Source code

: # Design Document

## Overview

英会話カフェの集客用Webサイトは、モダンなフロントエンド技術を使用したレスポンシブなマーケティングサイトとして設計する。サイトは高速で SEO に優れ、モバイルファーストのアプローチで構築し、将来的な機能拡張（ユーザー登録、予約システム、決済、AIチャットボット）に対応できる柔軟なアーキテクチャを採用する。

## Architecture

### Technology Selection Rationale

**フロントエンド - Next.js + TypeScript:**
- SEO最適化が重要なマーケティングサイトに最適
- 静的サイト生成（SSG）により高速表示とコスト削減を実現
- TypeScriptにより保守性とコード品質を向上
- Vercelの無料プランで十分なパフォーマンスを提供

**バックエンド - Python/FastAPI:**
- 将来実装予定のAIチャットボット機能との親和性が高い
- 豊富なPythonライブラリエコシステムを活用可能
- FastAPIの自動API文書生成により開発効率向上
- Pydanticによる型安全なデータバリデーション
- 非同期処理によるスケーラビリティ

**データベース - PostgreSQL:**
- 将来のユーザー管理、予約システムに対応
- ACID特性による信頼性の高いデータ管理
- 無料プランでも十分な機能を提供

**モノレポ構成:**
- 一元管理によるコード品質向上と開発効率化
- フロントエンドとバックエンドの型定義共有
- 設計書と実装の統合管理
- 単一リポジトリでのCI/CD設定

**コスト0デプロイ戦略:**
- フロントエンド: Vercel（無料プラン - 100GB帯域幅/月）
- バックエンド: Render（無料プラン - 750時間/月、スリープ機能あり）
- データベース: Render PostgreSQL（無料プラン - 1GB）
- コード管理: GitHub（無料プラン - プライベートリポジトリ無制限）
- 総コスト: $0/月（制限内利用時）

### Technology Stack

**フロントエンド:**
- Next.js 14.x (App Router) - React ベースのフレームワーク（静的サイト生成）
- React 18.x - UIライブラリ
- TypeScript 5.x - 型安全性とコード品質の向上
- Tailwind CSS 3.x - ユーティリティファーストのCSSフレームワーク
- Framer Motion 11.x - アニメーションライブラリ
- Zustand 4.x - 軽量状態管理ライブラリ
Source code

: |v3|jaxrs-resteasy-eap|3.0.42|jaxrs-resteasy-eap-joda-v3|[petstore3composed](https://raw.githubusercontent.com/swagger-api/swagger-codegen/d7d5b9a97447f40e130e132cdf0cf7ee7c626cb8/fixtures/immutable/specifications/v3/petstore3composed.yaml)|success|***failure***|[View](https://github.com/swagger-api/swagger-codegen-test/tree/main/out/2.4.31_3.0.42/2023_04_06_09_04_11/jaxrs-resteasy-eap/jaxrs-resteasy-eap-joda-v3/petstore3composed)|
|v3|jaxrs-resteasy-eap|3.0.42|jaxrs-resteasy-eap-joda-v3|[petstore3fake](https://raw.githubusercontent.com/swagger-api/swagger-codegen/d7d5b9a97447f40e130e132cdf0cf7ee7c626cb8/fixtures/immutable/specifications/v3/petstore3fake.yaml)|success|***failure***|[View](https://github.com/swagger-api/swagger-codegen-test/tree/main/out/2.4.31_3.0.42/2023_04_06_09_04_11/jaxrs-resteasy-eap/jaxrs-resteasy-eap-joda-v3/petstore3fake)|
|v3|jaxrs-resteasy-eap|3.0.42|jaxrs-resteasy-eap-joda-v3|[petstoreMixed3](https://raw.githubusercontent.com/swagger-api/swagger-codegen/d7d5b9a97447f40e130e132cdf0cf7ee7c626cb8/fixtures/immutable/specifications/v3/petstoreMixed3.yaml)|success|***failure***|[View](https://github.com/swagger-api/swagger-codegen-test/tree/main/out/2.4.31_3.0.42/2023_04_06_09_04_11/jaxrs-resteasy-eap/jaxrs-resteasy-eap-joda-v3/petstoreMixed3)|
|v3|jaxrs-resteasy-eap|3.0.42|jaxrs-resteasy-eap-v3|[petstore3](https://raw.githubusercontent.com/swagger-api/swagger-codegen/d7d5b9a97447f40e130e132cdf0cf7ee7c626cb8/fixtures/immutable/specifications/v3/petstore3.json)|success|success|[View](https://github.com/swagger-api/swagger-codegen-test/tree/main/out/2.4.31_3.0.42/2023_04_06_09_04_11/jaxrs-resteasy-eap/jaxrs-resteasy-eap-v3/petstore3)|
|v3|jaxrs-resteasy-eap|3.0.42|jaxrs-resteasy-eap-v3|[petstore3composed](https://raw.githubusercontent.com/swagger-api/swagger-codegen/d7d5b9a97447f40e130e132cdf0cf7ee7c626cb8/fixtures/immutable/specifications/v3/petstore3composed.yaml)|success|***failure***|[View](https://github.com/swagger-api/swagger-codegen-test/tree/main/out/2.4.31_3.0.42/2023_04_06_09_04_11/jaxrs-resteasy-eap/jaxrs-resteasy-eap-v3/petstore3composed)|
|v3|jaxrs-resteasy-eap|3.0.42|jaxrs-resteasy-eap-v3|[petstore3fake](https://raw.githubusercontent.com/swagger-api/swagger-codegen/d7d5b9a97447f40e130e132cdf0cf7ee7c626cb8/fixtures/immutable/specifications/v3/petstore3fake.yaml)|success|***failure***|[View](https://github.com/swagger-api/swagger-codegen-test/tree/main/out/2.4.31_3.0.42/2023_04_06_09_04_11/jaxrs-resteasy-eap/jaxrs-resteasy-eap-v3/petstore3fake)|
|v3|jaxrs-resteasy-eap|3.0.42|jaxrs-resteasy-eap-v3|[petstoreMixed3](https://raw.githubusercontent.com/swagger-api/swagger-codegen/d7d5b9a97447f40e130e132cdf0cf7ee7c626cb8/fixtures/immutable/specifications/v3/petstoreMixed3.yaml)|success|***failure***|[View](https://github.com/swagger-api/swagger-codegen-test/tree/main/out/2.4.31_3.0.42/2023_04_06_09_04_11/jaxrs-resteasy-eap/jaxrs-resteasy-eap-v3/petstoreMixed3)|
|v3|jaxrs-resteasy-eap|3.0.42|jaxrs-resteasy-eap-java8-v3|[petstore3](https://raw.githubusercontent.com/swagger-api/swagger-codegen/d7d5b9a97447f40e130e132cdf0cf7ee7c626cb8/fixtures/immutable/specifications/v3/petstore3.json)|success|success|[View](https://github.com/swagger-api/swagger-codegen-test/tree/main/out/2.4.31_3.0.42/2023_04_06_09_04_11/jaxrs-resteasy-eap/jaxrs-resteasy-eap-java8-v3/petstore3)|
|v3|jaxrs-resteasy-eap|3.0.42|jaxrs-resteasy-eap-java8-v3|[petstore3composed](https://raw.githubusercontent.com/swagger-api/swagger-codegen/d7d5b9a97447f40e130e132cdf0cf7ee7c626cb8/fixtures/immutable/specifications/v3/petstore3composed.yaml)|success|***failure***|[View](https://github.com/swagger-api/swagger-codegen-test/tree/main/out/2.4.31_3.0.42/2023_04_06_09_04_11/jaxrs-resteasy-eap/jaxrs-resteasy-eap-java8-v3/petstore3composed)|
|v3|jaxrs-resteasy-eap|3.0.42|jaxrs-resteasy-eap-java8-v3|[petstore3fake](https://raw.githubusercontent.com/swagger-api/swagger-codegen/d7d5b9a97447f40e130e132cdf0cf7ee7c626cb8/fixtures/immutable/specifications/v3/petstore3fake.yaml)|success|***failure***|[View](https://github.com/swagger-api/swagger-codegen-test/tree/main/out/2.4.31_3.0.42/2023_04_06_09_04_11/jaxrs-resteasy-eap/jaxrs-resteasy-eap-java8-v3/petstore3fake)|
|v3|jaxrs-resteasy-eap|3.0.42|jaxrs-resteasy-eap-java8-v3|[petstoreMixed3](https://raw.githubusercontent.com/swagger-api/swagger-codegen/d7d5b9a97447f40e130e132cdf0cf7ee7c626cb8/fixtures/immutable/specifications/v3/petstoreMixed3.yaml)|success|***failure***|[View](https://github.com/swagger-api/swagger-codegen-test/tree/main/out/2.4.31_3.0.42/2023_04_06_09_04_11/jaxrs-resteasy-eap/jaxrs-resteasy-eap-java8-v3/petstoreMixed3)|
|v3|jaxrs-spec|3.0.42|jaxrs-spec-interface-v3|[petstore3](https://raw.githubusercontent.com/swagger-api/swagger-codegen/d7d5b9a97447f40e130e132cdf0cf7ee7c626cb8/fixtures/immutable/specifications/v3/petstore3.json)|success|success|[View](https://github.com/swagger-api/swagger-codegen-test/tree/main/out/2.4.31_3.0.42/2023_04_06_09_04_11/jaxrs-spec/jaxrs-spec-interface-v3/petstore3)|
☆ ☆ ☆ ☆ ☆ ☆ ☆
EXERCISE INSTRUCTIONS => Nothing but the lines from the top of the records down to the line with "- React 18.x - UIライブラリ" belongs in the answer; repeat them exactly.

TASK ANSWER =>
Source code

: # Design Document

## Overview

英会話カフェの集客用Webサイトは、モダンなフロントエンド技術を使用したレスポンシブなマーケティングサイトとして設計する。サイトは高速で SEO に優れ、モバイルファーストのアプローチで構築し、将来的な機能拡張（ユーザー登録、予約システム、決済、AIチャットボット）に対応できる柔軟なアーキテクチャを採用する。

## Architecture

### Technology Selection Rationale

**フロントエンド - Next.js + TypeScript:**
- SEO最適化が重要なマーケティングサイトに最適
- 静的サイト生成（SSG）により高速表示とコスト削減を実現
- TypeScriptにより保守性とコード品質を向上
- Vercelの無料プランで十分なパフォーマンスを提供

**バックエンド - Python/FastAPI:**
- 将来実装予定のAIチャットボット機能との親和性が高い
- 豊富なPythonライブラリエコシステムを活用可能
- FastAPIの自動API文書生成により開発効率向上
- Pydanticによる型安全なデータバリデーション
- 非同期処理によるスケーラビリティ

**データベース - PostgreSQL:**
- 将来のユーザー管理、予約システムに対応
- ACID特性による信頼性の高いデータ管理
- 無料プランでも十分な機能を提供

**モノレポ構成:**
- 一元管理によるコード品質向上と開発効率化
- フロントエンドとバックエンドの型定義共有
- 設計書と実装の統合管理
- 単一リポジトリでのCI/CD設定

**コスト0デプロイ戦略:**
- フロントエンド: Vercel（無料プラン - 100GB帯域幅/月）
- バックエンド: Render（無料プラン - 750時間/月、スリープ機能あり）
- データベース: Render PostgreSQL（無料プラン - 1GB）
- コード管理: GitHub（無料プラン - プライベートリポジトリ無制限）
- 総コスト: $0/月（制限内利用時）

### Technology Stack

**フロントエンド:**
- Next.js 14.x (App Router) - React ベースのフレームワーク（静的サイト生成）
- React 18.x - UIライブラリ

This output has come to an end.